Some things to be cognizant of when comparing proposals include manufacturer warranties (E-rate funding applies to component warranties up to three years when they are included in the cost), vendor support and training, and hidden costs related to implementation. In order to give districts some flexibility, E-rate applicants are not required to use the same vendor for both products and implementation services – if it is more cost-effective to procure hardware from one vendor and contract locally for training and support, E-rate funding will support such an arrangement.
Still More Work to be Done
All stakeholders in the E-rate Program can agree that the recent Modernization Order was long overdue, but concerns remain as to whether or not the Order actually addressed the fundamental issues that have hampered the program over the years. The Order passed 3-2 along party lines, and both dissenting commissioners expressed trepidation over missed opportunities that will need to be revisited in the future.
One of the primary concerns we have heard from school districts is that the application process is too complex. Those who have the money often outsource the entire process to consultants, while districts with tighter budgets are forced to navigate the fine print themselves, with little to no training or support. In our experience, we have found that the application forms (Form 470 and Form 471) appear more difficult than they actually are, but there is no denying the intimidation factor. Commissioner Ajit Pai, in his dissenting statements to both Modernization Orders, called for a “one-page application” process that would undoubtedly negate a large portion of the uneasiness that technology directors face today when considering whether to pursue potential funding.
Then, there is the added problem of the millions of dollars in E-rate funding that are lost to waste and fraud on a yearly basis. The question of enforcement is one that still has no clear answer, and recent court decisions have called into question the legal viability of existing oversight and controls. On numerous occasions throughout the program’s history, large swaths of funding have been granted without any legitimate demonstrated need, but USAC has rarely been successful in attempts to recover these funds when discrepancies are uncovered after the fact.

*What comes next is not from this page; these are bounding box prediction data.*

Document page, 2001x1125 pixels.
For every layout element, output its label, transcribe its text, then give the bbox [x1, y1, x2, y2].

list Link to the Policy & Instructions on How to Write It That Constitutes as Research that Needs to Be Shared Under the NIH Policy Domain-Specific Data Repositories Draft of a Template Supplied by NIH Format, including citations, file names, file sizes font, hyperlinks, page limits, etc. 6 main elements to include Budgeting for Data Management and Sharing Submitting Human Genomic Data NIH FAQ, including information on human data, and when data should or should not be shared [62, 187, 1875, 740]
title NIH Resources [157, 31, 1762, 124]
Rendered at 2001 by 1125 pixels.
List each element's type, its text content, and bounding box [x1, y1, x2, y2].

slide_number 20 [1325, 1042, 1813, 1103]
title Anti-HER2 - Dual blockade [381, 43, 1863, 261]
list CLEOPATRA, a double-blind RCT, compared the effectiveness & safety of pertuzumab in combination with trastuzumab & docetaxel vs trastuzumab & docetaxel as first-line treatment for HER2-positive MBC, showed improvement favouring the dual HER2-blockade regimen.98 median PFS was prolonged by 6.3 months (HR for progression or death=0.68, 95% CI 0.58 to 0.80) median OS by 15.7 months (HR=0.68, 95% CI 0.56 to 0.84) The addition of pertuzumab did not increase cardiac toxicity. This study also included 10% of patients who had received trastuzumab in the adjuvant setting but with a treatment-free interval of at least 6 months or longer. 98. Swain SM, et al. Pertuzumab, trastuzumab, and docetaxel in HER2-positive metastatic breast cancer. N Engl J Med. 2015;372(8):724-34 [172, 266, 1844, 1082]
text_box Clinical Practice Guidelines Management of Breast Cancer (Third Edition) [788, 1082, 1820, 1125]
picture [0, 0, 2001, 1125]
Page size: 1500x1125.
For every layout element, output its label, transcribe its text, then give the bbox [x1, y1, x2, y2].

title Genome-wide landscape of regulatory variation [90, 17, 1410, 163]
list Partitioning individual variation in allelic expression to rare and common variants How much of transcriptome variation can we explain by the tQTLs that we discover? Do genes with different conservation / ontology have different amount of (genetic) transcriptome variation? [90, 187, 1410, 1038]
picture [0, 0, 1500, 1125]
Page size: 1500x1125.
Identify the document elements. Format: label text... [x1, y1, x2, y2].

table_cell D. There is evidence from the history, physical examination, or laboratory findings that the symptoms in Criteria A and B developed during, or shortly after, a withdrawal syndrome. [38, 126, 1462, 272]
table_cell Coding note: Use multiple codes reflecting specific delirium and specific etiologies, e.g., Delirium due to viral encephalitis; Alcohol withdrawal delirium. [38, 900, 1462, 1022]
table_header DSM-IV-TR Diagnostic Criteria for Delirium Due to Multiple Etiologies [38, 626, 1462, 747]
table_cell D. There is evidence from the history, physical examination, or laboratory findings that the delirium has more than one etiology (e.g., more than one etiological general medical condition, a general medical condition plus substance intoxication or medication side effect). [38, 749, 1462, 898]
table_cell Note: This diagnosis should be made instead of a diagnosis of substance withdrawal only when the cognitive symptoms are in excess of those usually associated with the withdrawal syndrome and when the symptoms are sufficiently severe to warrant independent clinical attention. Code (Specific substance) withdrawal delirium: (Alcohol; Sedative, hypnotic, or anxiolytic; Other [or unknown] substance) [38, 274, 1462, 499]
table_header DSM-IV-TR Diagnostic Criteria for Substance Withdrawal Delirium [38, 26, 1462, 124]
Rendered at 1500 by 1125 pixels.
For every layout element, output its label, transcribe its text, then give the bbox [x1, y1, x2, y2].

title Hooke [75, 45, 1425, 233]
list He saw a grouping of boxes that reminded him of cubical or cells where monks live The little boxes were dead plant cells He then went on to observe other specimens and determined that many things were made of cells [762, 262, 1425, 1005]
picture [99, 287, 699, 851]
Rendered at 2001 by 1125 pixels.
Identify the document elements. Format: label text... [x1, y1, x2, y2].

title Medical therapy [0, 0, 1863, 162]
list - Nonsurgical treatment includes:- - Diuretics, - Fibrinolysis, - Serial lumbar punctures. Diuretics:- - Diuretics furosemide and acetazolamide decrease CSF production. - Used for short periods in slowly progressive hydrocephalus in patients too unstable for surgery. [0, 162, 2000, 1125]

Large, urban school districts in the top tier of funding eligibility receive breaks of up to 90% on eligible projects, which dramatically reduces the incentive for careful, responsible spending and opens the door for vendors to disregard the “lowest available price” requirement and charge exorbitant pre-discount rates. These same districts have traditionally taken home the lion’s share of funding, making it even more difficult for rural schools to qualify. If the goal of the E-rate program is to allocate dollars to districts and libraries with the most need, enforcement and oversight has to be a top priority going forward.
Keep Your Options Open
As previously stated, there has never been a better time to pursue E-rate funding, especially now that the deadline for applications has been extended. Time will tell whether the goals of 2014’s Modernization Orders can be met under the current guidelines, but it seems we are headed in the right direction. Is your network prepared to handle the weight of a continually increasing number of devices in the years to come? If not, the E-rate Program may offer the solution you need to ensure future readiness.